It would be difficult to think of a worse career move for a high school basketball player who could earn a college scholarship to go into the minor leagues instead, as many are advocating.
There is certainly no lack of opportunity as in the state of Maryland alone, there are eleven professional basketball teams.
Between this huge amount of minor league basketball teams and the small percentage of players who make it into the NBA, the best move for the player is obviously to receive a college education.  The Continental Basketball Association, or CBA, touted itself as “the world’s oldest basketball league.”  It had a working agreement to develop players and referees for the National Basketball Association, about as secure as it gets for a minor league.  This did not keep it from filing for bankruptcy in 2001 and going “out of business” in 2010.
When is the last time a major college basketball program declared bankruptcy and went “out of business”?
That in itself should be more than enough to keep players in school and out of the minor leagues in basketball.  For all rational debate, it merely serves as a start.  You can never go wrong talking about dollars when the value of a college education is the topic.  Articles in Forbes put its worth at more than $2 million in higher future earnings, with a yearly value well into the six figures when in school.  This comes from lavish spending on teaching, counseling, coaching, wellness, insurance, traveling, et al…all for the gain of the players!
The D-League, by contrast, pays two paltry salaries, $19,500.00 or $26,000.00.

### Recorded information
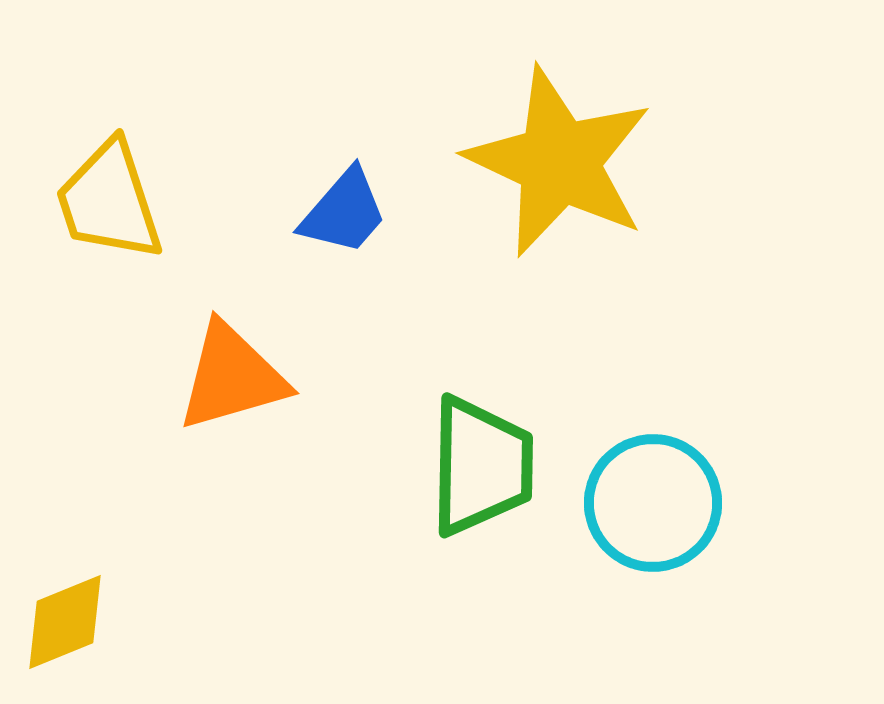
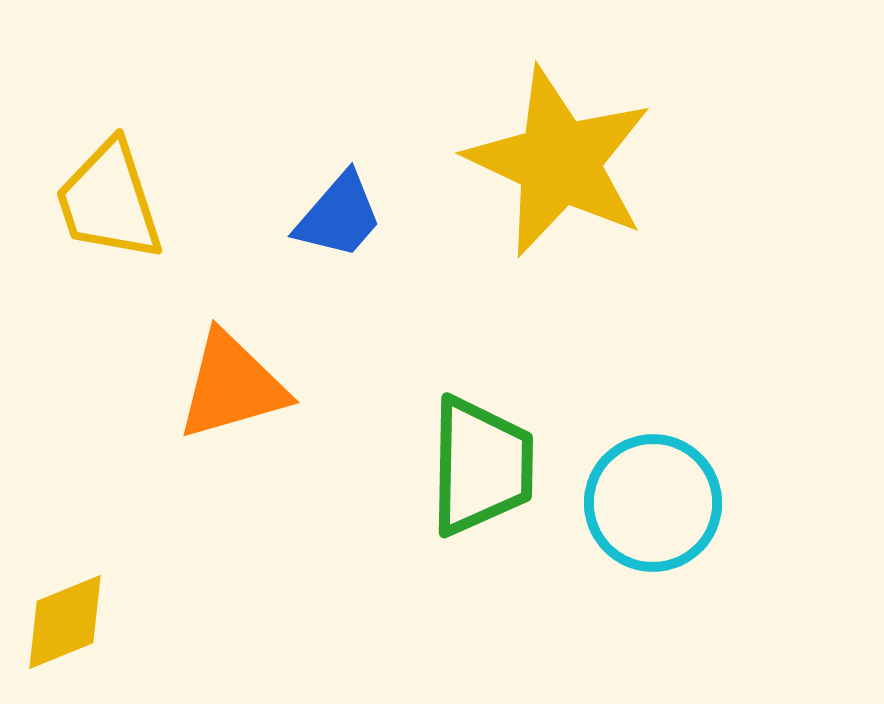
blue trapezoid: moved 5 px left, 4 px down
orange triangle: moved 9 px down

### List of tasks
• 1. In the basketball passage, what two salaries does the D-League pay?
• 2. Reproduce the stretch of the basketball passage that begins with "It would be" and ends after "professional basketball teams.".

### Task answers
• 1. $19,500.00 or $26,000.00.

• 2.
It would be difficult to think of a worse career move for a high school basketball player who could earn a college scholarship to go into the minor leagues instead, as many are advocating.
There is certainly no lack of opportunity as in the state of Maryland alone, there are eleven professional basketball teams.